Hence, after this phase II monotherapy study, a logical step would be to explore mapatumumab in combination with chemotherapy agents in patients with advanced colorectal cancer. In this regard, other biological agents, notably bevacizumab, had limited activity in colorectal cancer as a single agent but improved survival when combined with standard chemotherapy regimens (Hurwitz et al, 2004).

A secondary objective of this study was to evaluate the safety and tolerability of mapatumumab in this heavily pre-treated patient population. In general, mapatumumab was well tolerated. The toxicity profile of mapatumumab observed in this study was consistent with that in single-agent phase I studies (Tolcher et al, 2007; Hotte et al, 2008). Most adverse events reported to be mapatumumab related were mild to moderate in severity. Mapatumumab did not seem to markedly affect haematological parameters other than lymphocyte counts. In this study, 42% of patients experienced lymphopaenia, consistent with other previously published single-agent mapatumumab studies (Tolcher et al, 2007; Greco et al, 2008; Hotte et al, 2008). None of these transient lymphocytopaenias were associated with clinically relevant infections, but subsequent studies of mapatumumab should evaluate this further, for example, by characterising lymphocyte subsets in patients who experience lymphocytopaenia, especially as TRAIL targets certain lymphocyte subsets (Janssen et al, 2005).

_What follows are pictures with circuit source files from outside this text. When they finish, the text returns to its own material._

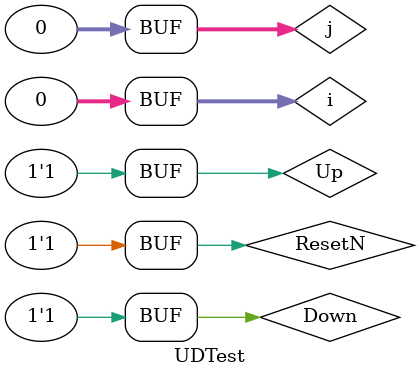
<source format=v>

module UDTest();

//input regs
reg Up, Down, ResetN;

//output wire
wire FullFlag, EmptyFlag;
wire [2:0] Count;

//Instance of the design module
UDCounter ForTest(
    .Up(Up),
    .Down(Down),
    .ResetN(ResetN),
    .FullFlag(FullFlag),
    .EmptyFlag(EmptyFlag),
    .Count(Count)
);

//monitoring the inputs and the outputs
initial begin
    $monitor($time, "  Outputs: Count = %d,  FullFlag = %b,  EmptyFlag = %b
                       Inputs:  Up = %b,   Down = %b,  ResetN = %b
                       ", Count, FullFlag, EmptyFlag, Up, Down, ResetN);
end

//Resetting the System
initial begin
    ResetN   = 1'b0;
    #10;
    ResetN   = 1'b1;
end

//initialization
initial begin
    Up      = 1'b1;
    Down    = 1'b1;
end

//Test
integer i=0, j=0;
initial begin
    for (i = 0; i < 9; i = i + 1) begin            //incrementing untill the FullFlag rises
        Up   = 1'b1;
        #5;
        Up  = 1'b0;
        #5;
        if (FullFlag) begin
            $display("The queue is full please wait patiently.");  
        end
    end
    Up      = 1'b1;

    for (j = 0; j < 9; j = j + 1) begin            //decrementing untill the EmptyFlag rises
        Down = 1'b1;
        #5;
        Down = 1'b0;
        #5;
        if (EmptyFlag) begin
            $display("The queue is empty you can enter now.");  
        end
    end
    Down    = 1'b1;

    //Special Case when a customer enters at the same time another leaves
    #10;
    Up      = 1'b0;
    Down    = 1'b0;
    #10;

    //Special Case when a customer enters but stays at the sensor for a long time
    Down    = 1'b1;
    Up      = 1'b1;
    #10;
    Up      = 1'b0;
    #20;

    //Special Case when a customer leaves but stays at the sensor for a long time
    Up      = 1'b1;
    Down    = 1'b1;
    #10;
    Down    = 1'b0;
    #20;
end

endmodule
</source>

Importantly, in this study, mapatumumab exhibited no relevant haepatotoxicity, an a priori concern in the light of pre-clinical studies of TRAIL receptor agonists (Yin and Ding, 2003; Mori et al, 2004; Zheng et al, 2004). The safety profile of single-agent mapatumumab administered at doses of up to 20 mg kg−1 every 14 days in heavily pre-treated advanced colorectal cancer patients was quite favourable.

The heterogeneity of immunohistochemistry staining for TRAIL-R1 observed in this study was consistent with that of earlier observations. The lack of responses to single-agent mapatumumab precluded any evaluation of association between receptor expression and clinical outcome.

Early safety results from ongoing clinical trials of mapatumumab with several chemotherapy regimens are promising (Leong et al, 2009; Mom et al, 2009). Results reported to date have shown that the combinations tested (i.e., paclitaxel, carboplatin plus mapatumumab, as well as gemcitabine, cisplatin plus mapatumumab) were safe and well tolerated. On the basis of the results of the current study, as well as on the pre-clinical evidence of synergy in combination with commonly used agents in colorectal cancer, and the encouraging safety and efficacy data reported in the ongoing clinical trials of mapatumumab combined with full-dose chemotherapy, clinical trials of mapatumumab in combination with standard chemotherapy agents in patients with advanced colorectal cancer are warranted.